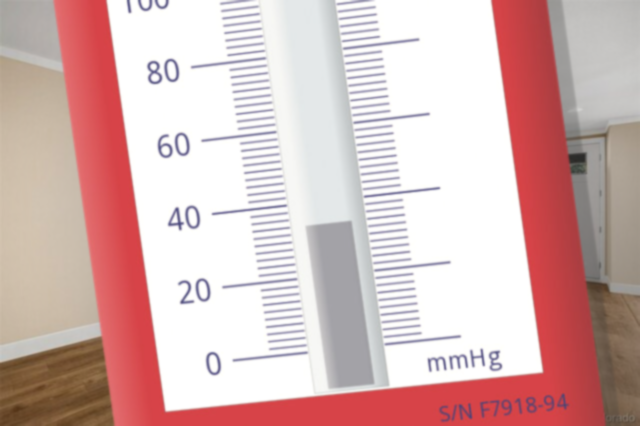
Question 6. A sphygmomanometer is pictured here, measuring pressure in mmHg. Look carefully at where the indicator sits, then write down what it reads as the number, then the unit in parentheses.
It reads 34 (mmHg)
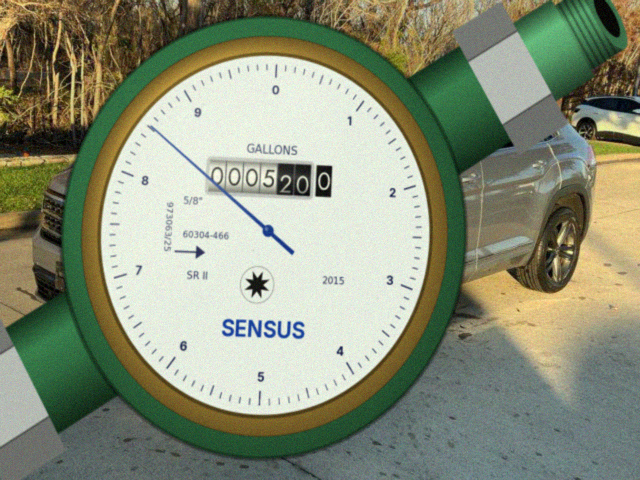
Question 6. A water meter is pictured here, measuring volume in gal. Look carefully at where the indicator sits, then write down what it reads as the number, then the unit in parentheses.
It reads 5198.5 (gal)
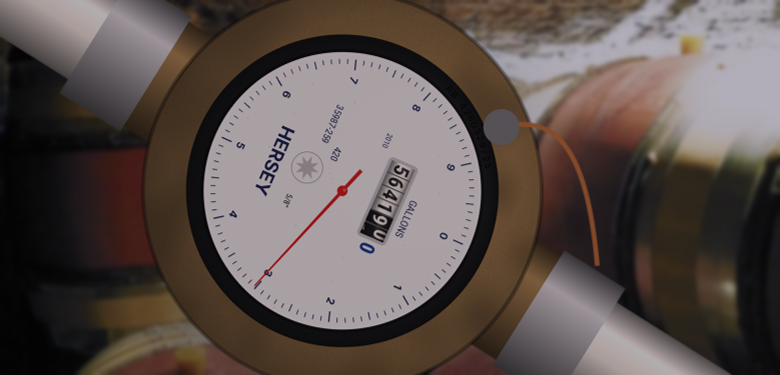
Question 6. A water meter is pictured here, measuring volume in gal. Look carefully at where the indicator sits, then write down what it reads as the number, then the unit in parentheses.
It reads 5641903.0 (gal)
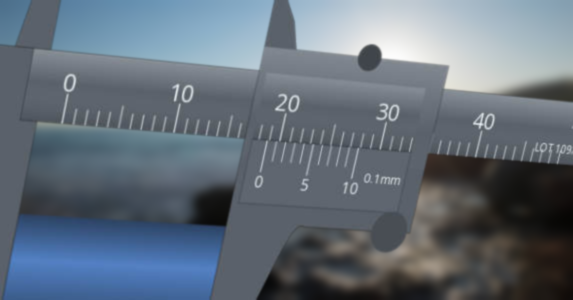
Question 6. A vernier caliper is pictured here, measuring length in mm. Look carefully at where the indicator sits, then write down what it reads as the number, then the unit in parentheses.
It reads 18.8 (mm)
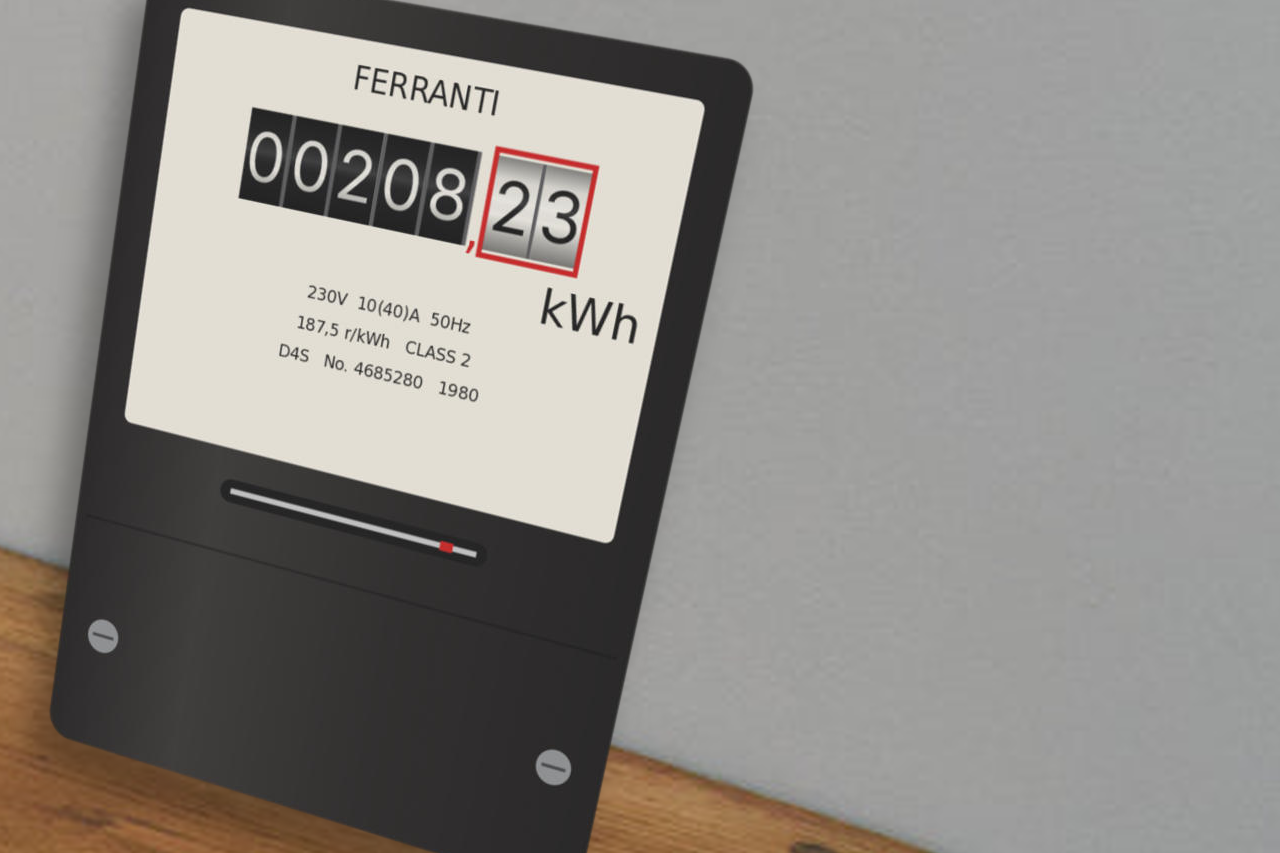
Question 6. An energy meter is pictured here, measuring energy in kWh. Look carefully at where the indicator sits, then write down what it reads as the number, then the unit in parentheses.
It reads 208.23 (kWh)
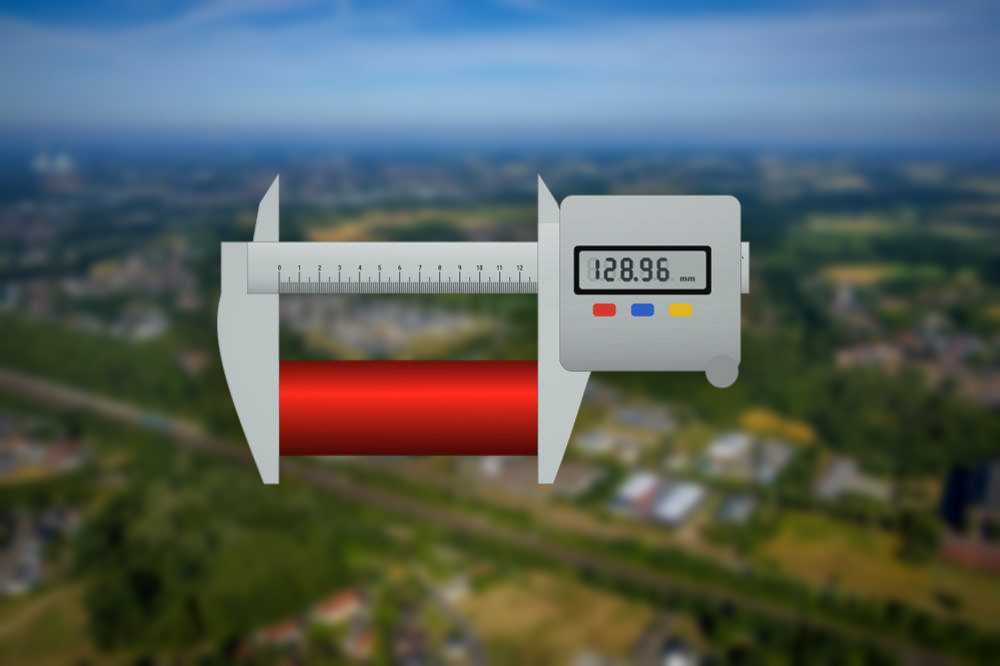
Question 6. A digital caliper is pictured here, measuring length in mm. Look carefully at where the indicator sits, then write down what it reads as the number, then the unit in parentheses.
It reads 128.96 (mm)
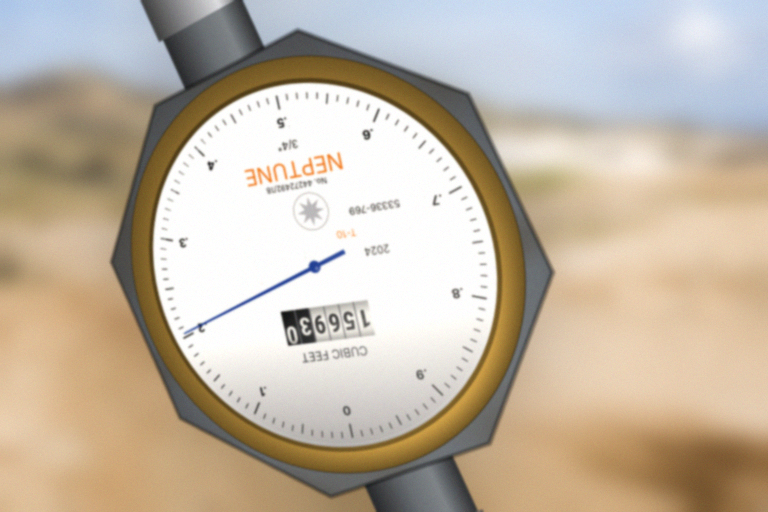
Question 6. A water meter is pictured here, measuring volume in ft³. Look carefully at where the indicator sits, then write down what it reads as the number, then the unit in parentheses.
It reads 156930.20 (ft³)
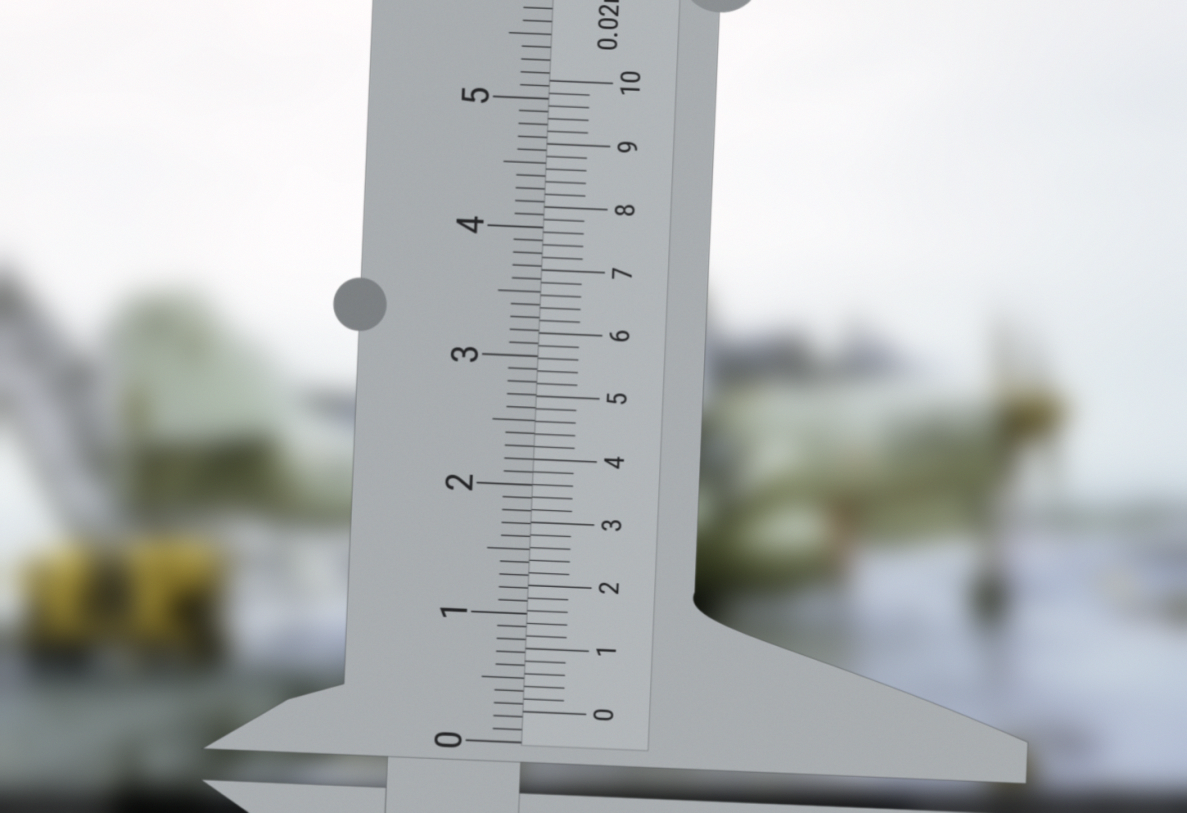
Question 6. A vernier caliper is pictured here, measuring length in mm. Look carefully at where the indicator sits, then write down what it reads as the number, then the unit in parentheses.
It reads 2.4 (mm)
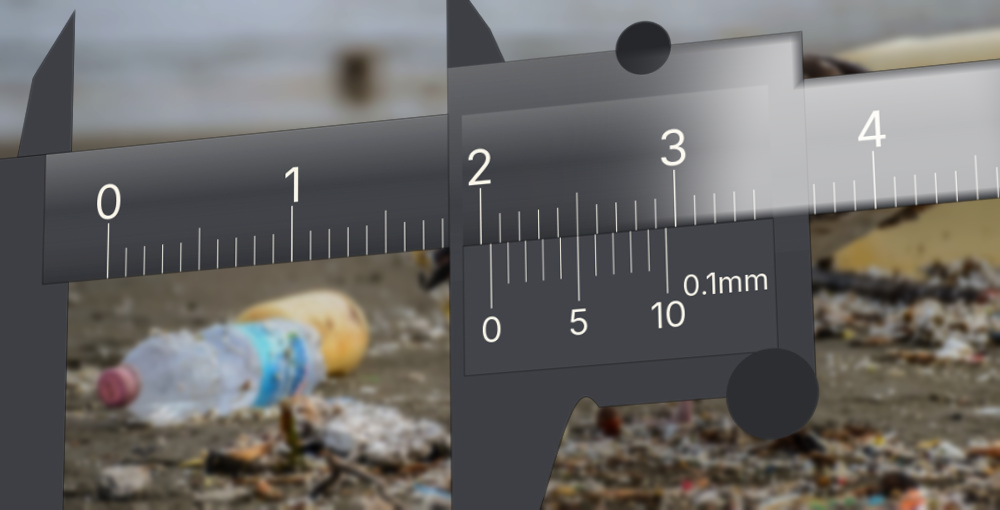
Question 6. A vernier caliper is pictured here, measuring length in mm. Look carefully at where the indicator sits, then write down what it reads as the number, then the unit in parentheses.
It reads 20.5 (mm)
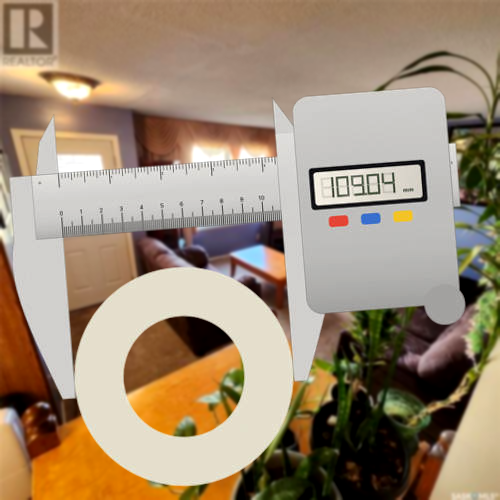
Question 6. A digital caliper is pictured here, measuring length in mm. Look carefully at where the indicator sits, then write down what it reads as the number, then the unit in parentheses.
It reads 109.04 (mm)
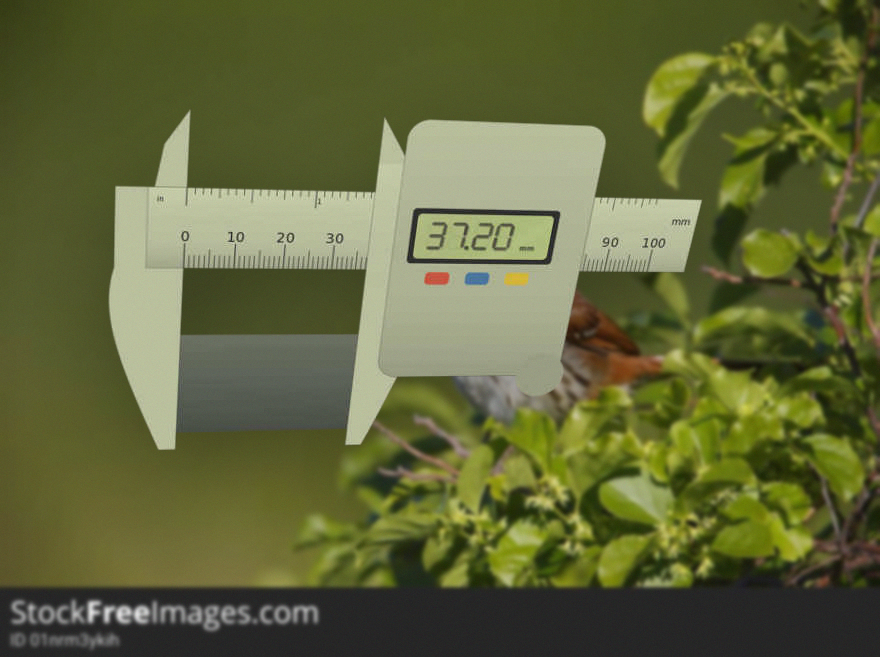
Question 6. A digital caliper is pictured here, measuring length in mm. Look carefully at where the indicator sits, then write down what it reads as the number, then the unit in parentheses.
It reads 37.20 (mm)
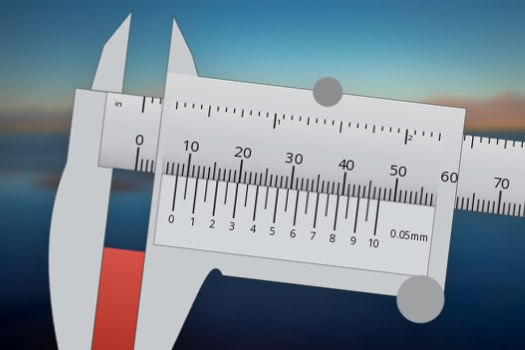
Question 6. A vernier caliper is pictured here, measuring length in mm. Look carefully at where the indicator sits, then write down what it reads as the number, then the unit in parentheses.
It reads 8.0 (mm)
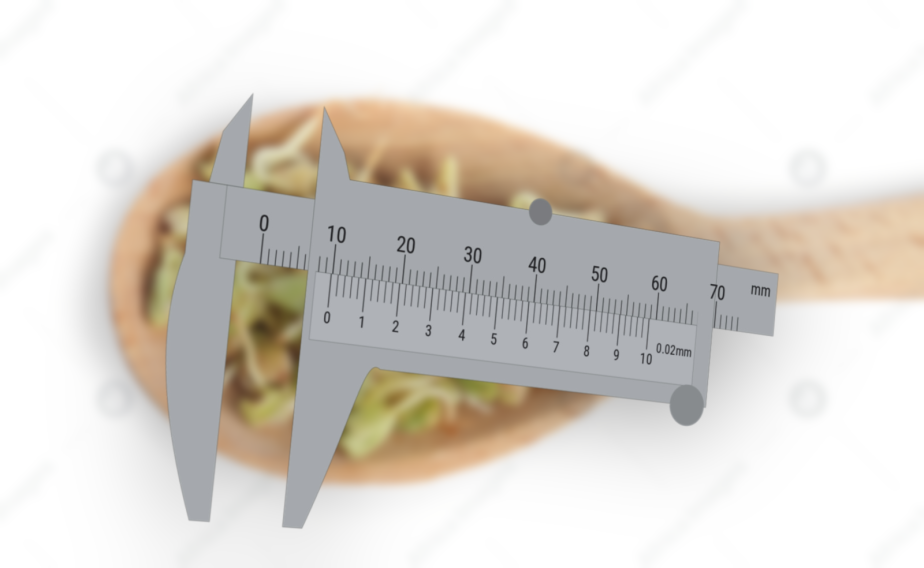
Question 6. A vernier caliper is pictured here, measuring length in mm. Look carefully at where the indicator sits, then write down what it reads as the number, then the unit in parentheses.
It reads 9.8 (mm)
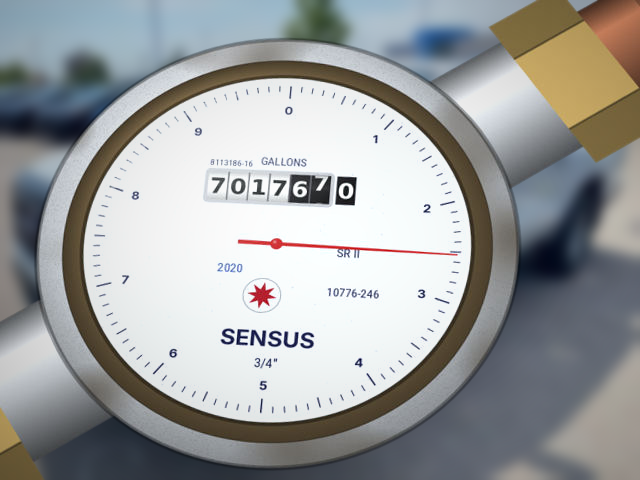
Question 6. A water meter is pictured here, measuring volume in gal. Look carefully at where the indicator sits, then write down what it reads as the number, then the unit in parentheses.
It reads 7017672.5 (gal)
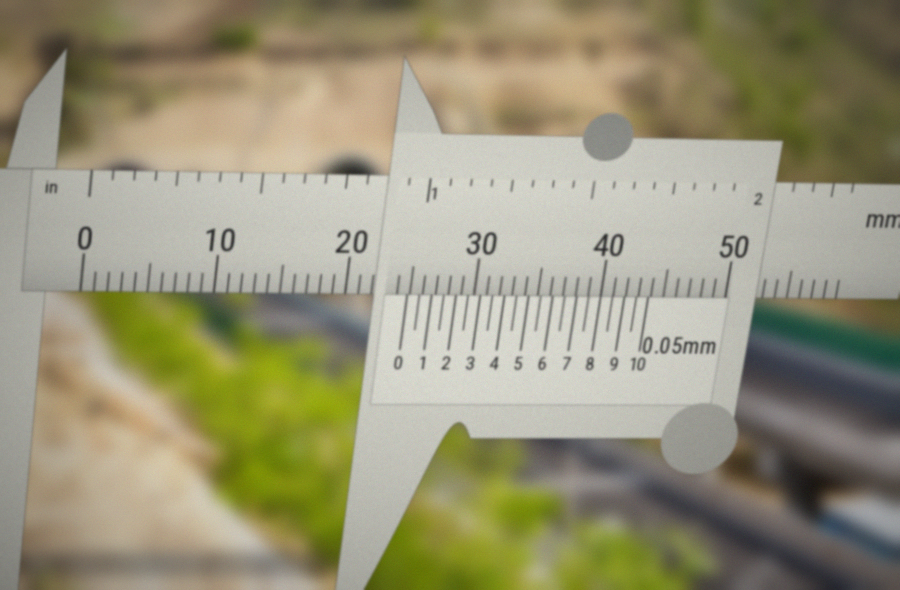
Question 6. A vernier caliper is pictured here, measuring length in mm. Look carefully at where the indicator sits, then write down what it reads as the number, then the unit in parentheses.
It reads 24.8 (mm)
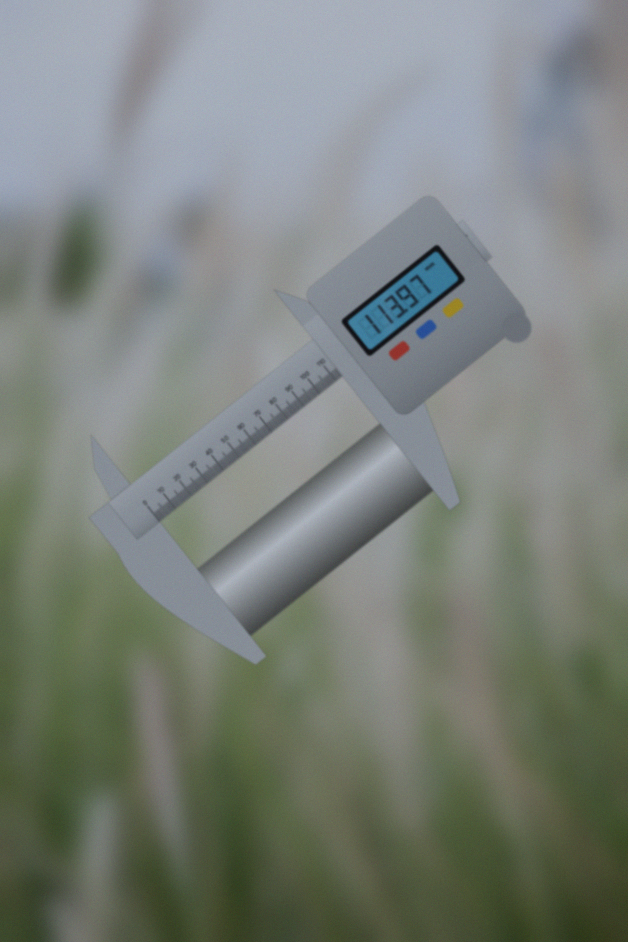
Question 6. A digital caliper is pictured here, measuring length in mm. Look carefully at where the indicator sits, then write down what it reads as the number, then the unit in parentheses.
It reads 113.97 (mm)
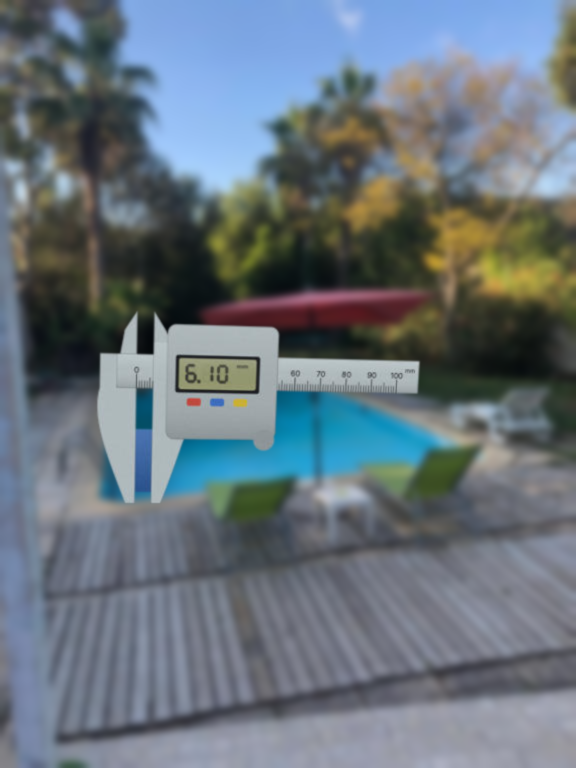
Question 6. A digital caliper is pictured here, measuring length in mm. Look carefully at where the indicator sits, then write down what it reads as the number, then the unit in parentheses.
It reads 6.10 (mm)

YOUR GOAL:
Write out all of the items above again, substituting "is shown here" for every "is pictured here" and keeping everything else unchanged. Leave the pictures out.

WRITTEN SOLUTION:
Question 6. A sphygmomanometer is shown here, measuring pressure in mmHg. Look carefully at where the indicator sits, then write down what it reads as the number, then the unit in parentheses.
It reads 34 (mmHg)
Question 6. A water meter is shown here, measuring volume in gal. Look carefully at where the indicator sits, then write down what it reads as the number, then the unit in parentheses.
It reads 5198.5 (gal)
Question 6. A water meter is shown here, measuring volume in gal. Look carefully at where the indicator sits, then write down what it reads as the number, then the unit in parentheses.
It reads 5641903.0 (gal)
Question 6. A vernier caliper is shown here, measuring length in mm. Look carefully at where the indicator sits, then write down what it reads as the number, then the unit in parentheses.
It reads 18.8 (mm)
Question 6. An energy meter is shown here, measuring energy in kWh. Look carefully at where the indicator sits, then write down what it reads as the number, then the unit in parentheses.
It reads 208.23 (kWh)
Question 6. A digital caliper is shown here, measuring length in mm. Look carefully at where the indicator sits, then write down what it reads as the number, then the unit in parentheses.
It reads 128.96 (mm)
Question 6. A water meter is shown here, measuring volume in ft³. Look carefully at where the indicator sits, then write down what it reads as the number, then the unit in parentheses.
It reads 156930.20 (ft³)
Question 6. A vernier caliper is shown here, measuring length in mm. Look carefully at where the indicator sits, then write down what it reads as the number, then the unit in parentheses.
It reads 2.4 (mm)
Question 6. A vernier caliper is shown here, measuring length in mm. Look carefully at where the indicator sits, then write down what it reads as the number, then the unit in parentheses.
It reads 20.5 (mm)
Question 6. A digital caliper is shown here, measuring length in mm. Look carefully at where the indicator sits, then write down what it reads as the number, then the unit in parentheses.
It reads 109.04 (mm)
Question 6. A digital caliper is shown here, measuring length in mm. Look carefully at where the indicator sits, then write down what it reads as the number, then the unit in parentheses.
It reads 37.20 (mm)
Question 6. A vernier caliper is shown here, measuring length in mm. Look carefully at where the indicator sits, then write down what it reads as the number, then the unit in parentheses.
It reads 8.0 (mm)
Question 6. A vernier caliper is shown here, measuring length in mm. Look carefully at where the indicator sits, then write down what it reads as the number, then the unit in parentheses.
It reads 9.8 (mm)
Question 6. A water meter is shown here, measuring volume in gal. Look carefully at where the indicator sits, then write down what it reads as the number, then the unit in parentheses.
It reads 7017672.5 (gal)
Question 6. A vernier caliper is shown here, measuring length in mm. Look carefully at where the indicator sits, then write down what it reads as the number, then the unit in parentheses.
It reads 24.8 (mm)
Question 6. A digital caliper is shown here, measuring length in mm. Look carefully at where the indicator sits, then write down what it reads as the number, then the unit in parentheses.
It reads 113.97 (mm)
Question 6. A digital caliper is shown here, measuring length in mm. Look carefully at where the indicator sits, then write down what it reads as the number, then the unit in parentheses.
It reads 6.10 (mm)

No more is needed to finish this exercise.